Problem to work on >> Could you print exactly the lines from the one that contains "Count, C: 1 -> 0" to the end of the data, both ends included, and nothing else? Skip the pictures.

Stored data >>

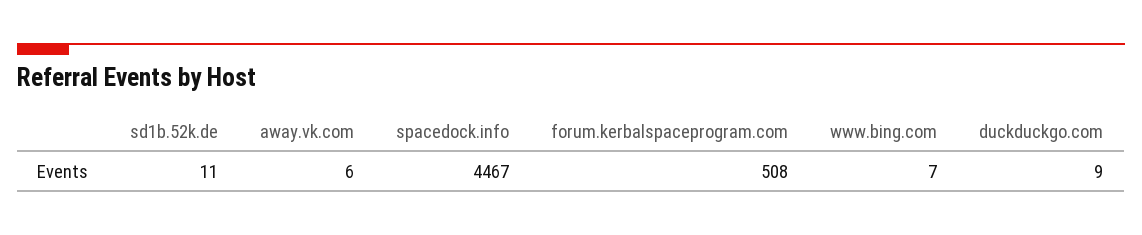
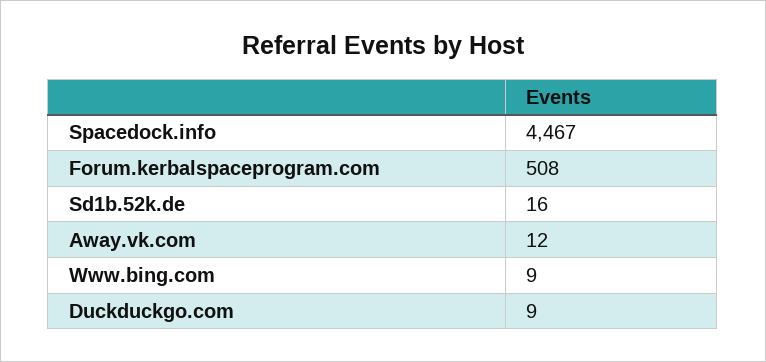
sd1b.52k.de: 11 -> 16
away.vk.com: 6 -> 12
www.bing.com: 7 -> 9

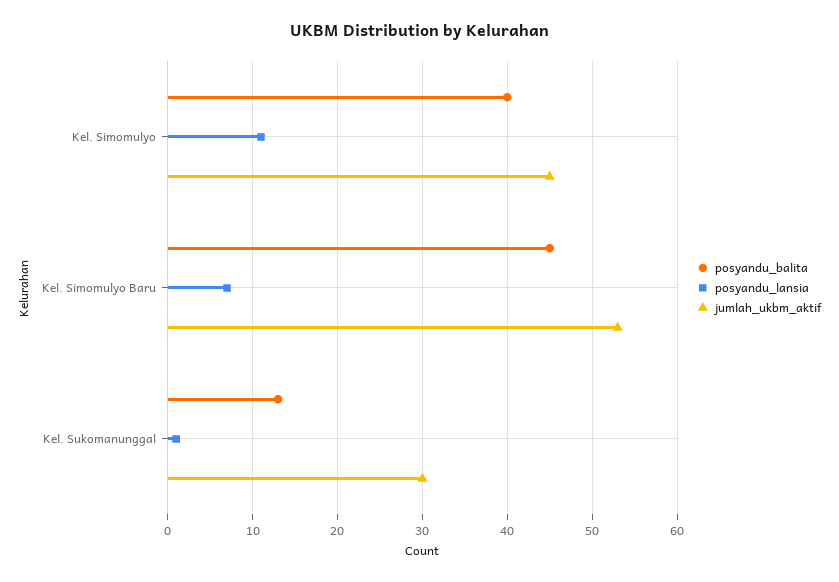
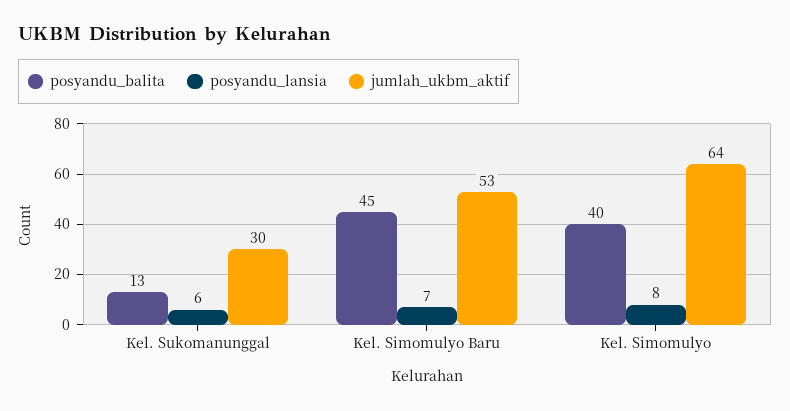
posyandu_lansia, Kel. Simomulyo: 11 -> 8
jumlah_ukbm_aktif, Kel. Simomulyo: 45 -> 64
posyandu_lansia, Kel. Sukomanunggal: 1 -> 6

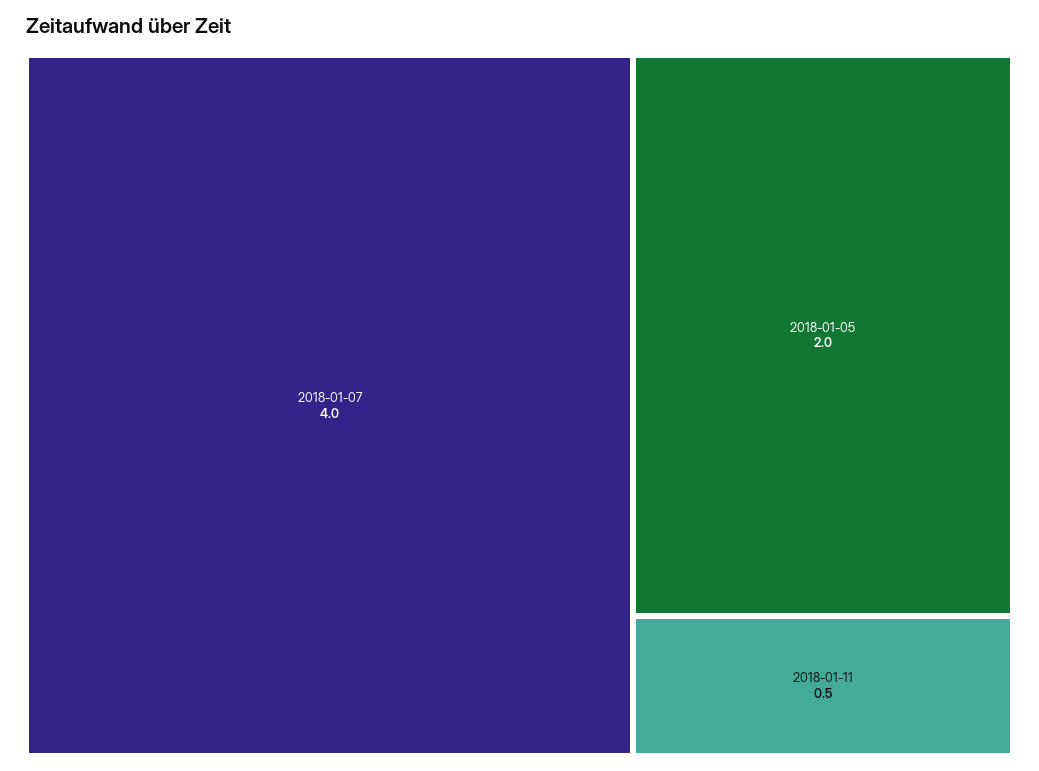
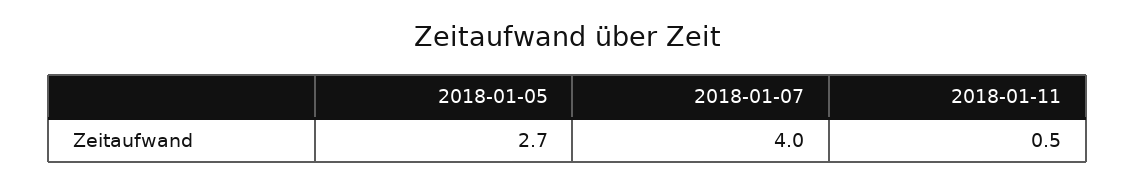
2018-01-05: 2 -> 2.7

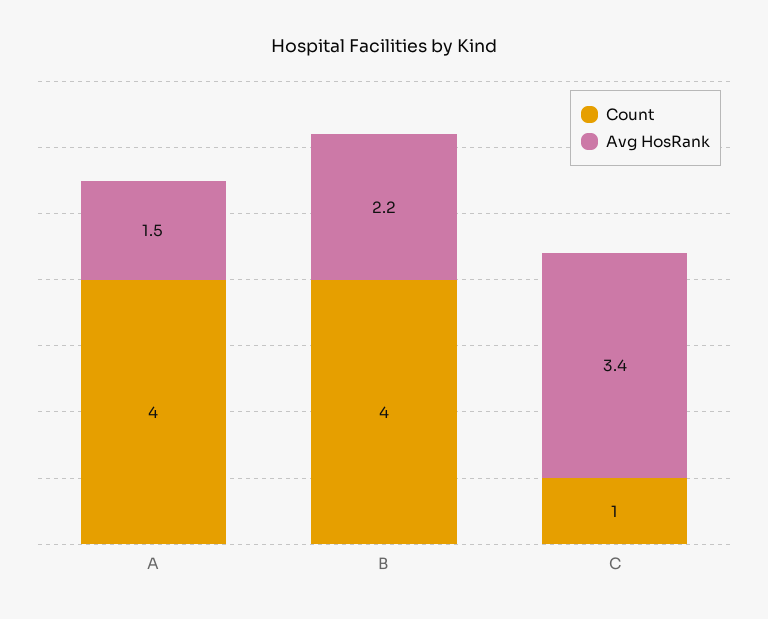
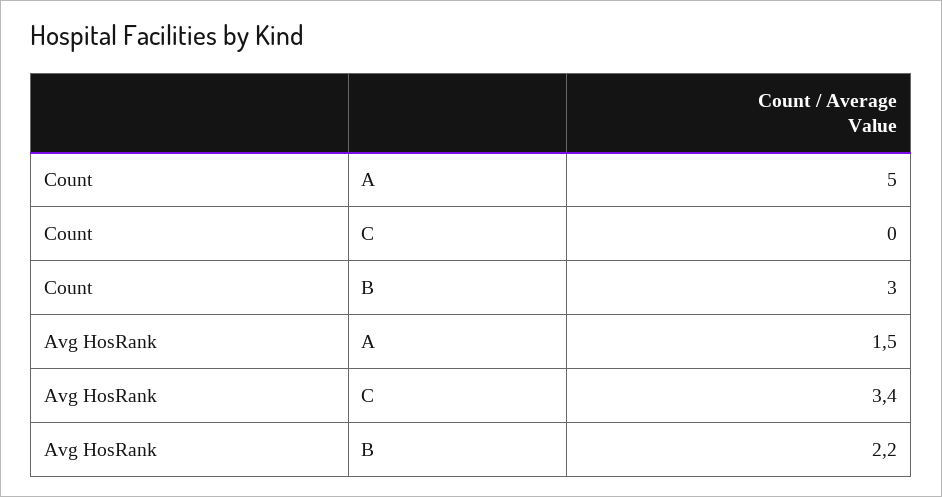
Count, A: 4 -> 5
Count, B: 4 -> 3
Count, C: 1 -> 0

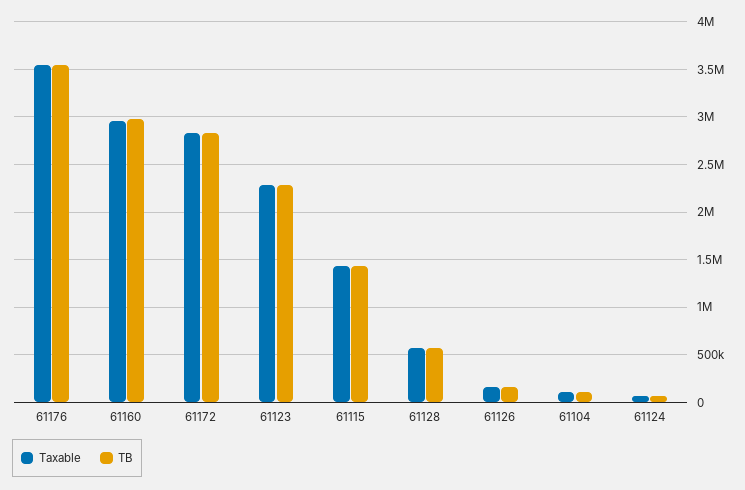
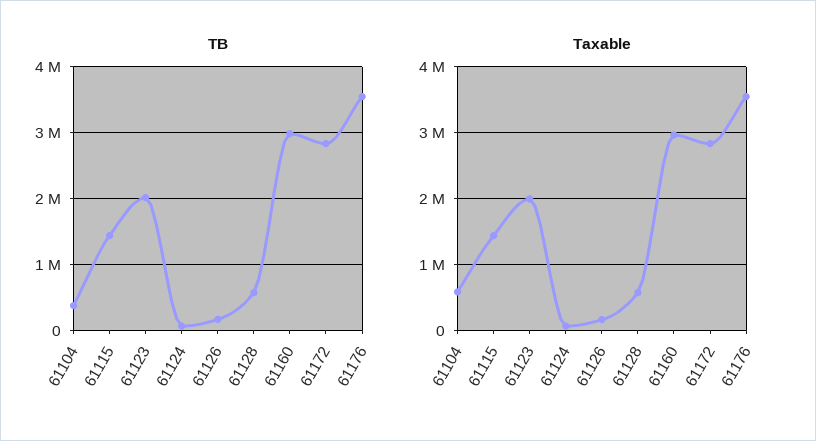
Taxable, 61123: 2300000 -> 2000000
TB, 61123: 2300000 -> 2000000
Taxable, 61104: 100000 -> 600000
TB, 61104: 100000 -> 400000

Result for this exercise >>
Count, C: 1 -> 0

Taxable, 61123: 2300000 -> 2000000
TB, 61123: 2300000 -> 2000000
Taxable, 61104: 100000 -> 600000
TB, 61104: 100000 -> 400000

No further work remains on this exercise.